Gold builds Fed eyes

Weakness of the US dollar allowed gold, for the first time since mid-October, to touch the psychologically important mark of $1300 per ounce. The precious metal has grown by almost 13% since the beginning of the year, marking its best result since 2010. It is on track to end November in positive territory following two months of a gradual decline due to the renewal of the Fed's fears about the persistent unwillingness of inflation to move to the 2% target. Representatives of the Central Bank argue that the indicator may be below the target benchmark longer than initially thought. In such conditions, the advisability of further tightening of monetary policy seems dubious, and low rates of the US debt market allow the "bulls" for the XAU/USD to organize periodic attacks.

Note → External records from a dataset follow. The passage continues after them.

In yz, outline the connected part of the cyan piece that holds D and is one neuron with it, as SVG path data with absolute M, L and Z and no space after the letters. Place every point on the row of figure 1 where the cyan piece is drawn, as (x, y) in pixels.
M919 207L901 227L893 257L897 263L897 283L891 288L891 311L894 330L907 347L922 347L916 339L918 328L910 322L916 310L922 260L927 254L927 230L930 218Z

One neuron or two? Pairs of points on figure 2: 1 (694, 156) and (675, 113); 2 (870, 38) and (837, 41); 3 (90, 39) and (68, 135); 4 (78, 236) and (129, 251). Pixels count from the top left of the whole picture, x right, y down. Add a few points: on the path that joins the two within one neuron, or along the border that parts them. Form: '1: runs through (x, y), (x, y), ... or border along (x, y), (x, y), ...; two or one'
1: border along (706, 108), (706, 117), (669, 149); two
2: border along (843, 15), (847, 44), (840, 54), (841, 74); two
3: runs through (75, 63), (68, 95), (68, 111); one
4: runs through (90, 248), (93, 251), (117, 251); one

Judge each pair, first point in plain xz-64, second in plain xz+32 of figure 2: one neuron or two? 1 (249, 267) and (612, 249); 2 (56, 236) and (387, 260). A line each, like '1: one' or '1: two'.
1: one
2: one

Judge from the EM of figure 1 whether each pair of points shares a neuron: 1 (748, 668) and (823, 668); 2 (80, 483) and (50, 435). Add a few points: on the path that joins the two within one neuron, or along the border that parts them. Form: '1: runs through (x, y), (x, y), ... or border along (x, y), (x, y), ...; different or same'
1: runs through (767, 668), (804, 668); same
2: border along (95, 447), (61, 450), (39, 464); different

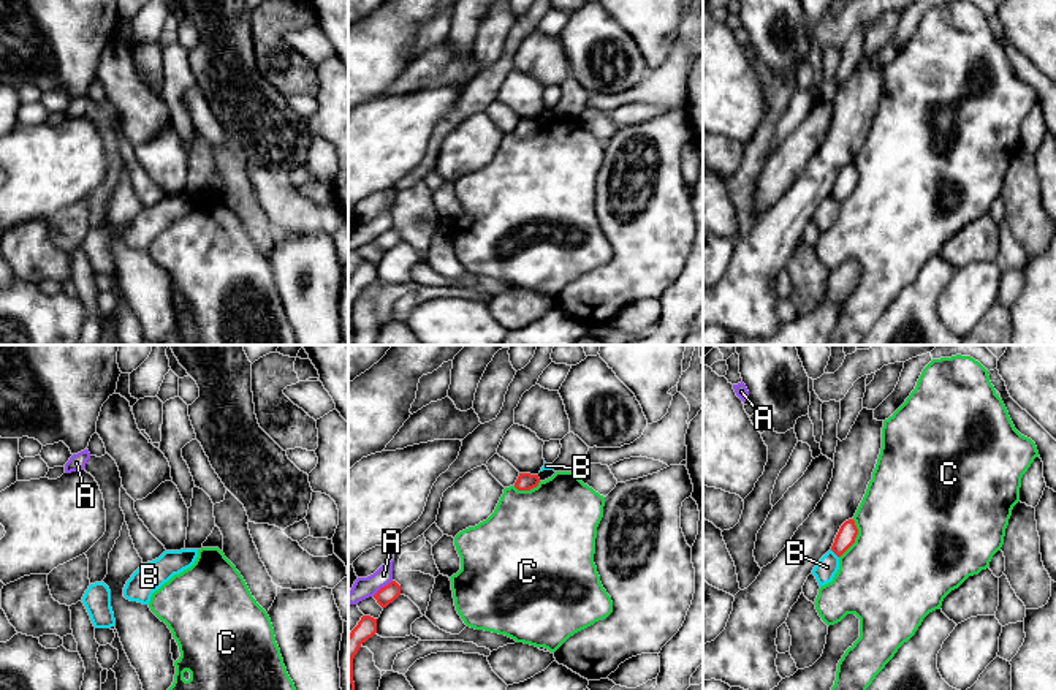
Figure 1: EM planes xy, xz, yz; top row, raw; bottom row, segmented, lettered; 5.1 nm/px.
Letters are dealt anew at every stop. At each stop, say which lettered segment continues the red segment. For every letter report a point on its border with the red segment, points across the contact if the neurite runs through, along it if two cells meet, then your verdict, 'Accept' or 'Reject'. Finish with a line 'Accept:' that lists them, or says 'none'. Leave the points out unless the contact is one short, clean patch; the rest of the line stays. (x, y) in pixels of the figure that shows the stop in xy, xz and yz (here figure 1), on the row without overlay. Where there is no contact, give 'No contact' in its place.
A: Touches red at xz (382, 233). Reject
B: Touches red at yz (835, 198). Boundary: yz (831, 195), (838, 203). Reject
C: Touches red at yz (855, 182). Reject
Accept: none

Dynamics of gold,% since the beginning of the year


Source: Bloomberg.

The success of gold in late autumn is due to uncertainty about the outcome of the vote in the US Congress on tax reform, geopolitical tensions in the Middle East and around North Korea, as well as the political crisis in Germany. Angela Merkel still has not managed to create a coalition, which preserves the risks of a repeat in elections. Pyongyang launched another ballistic missile, and the implementation of fiscal stimulus in the United States is in question. In such turbid waters, investors prefer to diversify portfolios in favor of safe-havens, which is favorably reflected in the positions of bulls in the XAU/USD.

The increase in interest in precious metals is clearly visible in such indicators as the growth in the volume of trading on COMEX by 52% compared to its average values, the growth of the total open interest for three consecutive quarters (the longest series since 2009), and the achievement of ETF stocks to peak marks since the beginning of the year. At the same time, the decline in Chinese net imports from Hong Kong in January-October to 561.4 tons (-108 tons) indirectly indicates gold flows from the East to the West, which is one of the signs of a "bullish" trend. In 2013, during the collapse of prices, the reverse process took place.

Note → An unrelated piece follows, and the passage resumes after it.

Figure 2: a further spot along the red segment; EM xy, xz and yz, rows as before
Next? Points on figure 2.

The offensive rush of bulls on the the XAU/USD is impeded by positive US macroeconomic data, the growth of hopes for the implementation of the tax reform and the moderate "hawkish" rhetoric of Jerome Powell. Within five minutes, the upcoming head of the Fed said that the slow normalization of monetary policy in a strong labor market and the economy will help diffuse inflation. As a result, the Central Bank will be forced to act more aggressively than at present, which will bring the US closer to a recession. Let me remind you that at present the fixed-term market expects two rate increases in 2018, while FOMC plans to consider three. If CME futures starts to raise chances, the dollar will be in demand.

The dynamics of gold can affect the release of data on European inflation. Disappointing statistics will help to weaken the euro, which is a bullish factor for the USD index and bearish for the XAU/USD.

Technically, a break of resistance at $1302 per ounce will increase the risks of implementing the "Dragon" pattern and the probability of a recovery of the uptrend.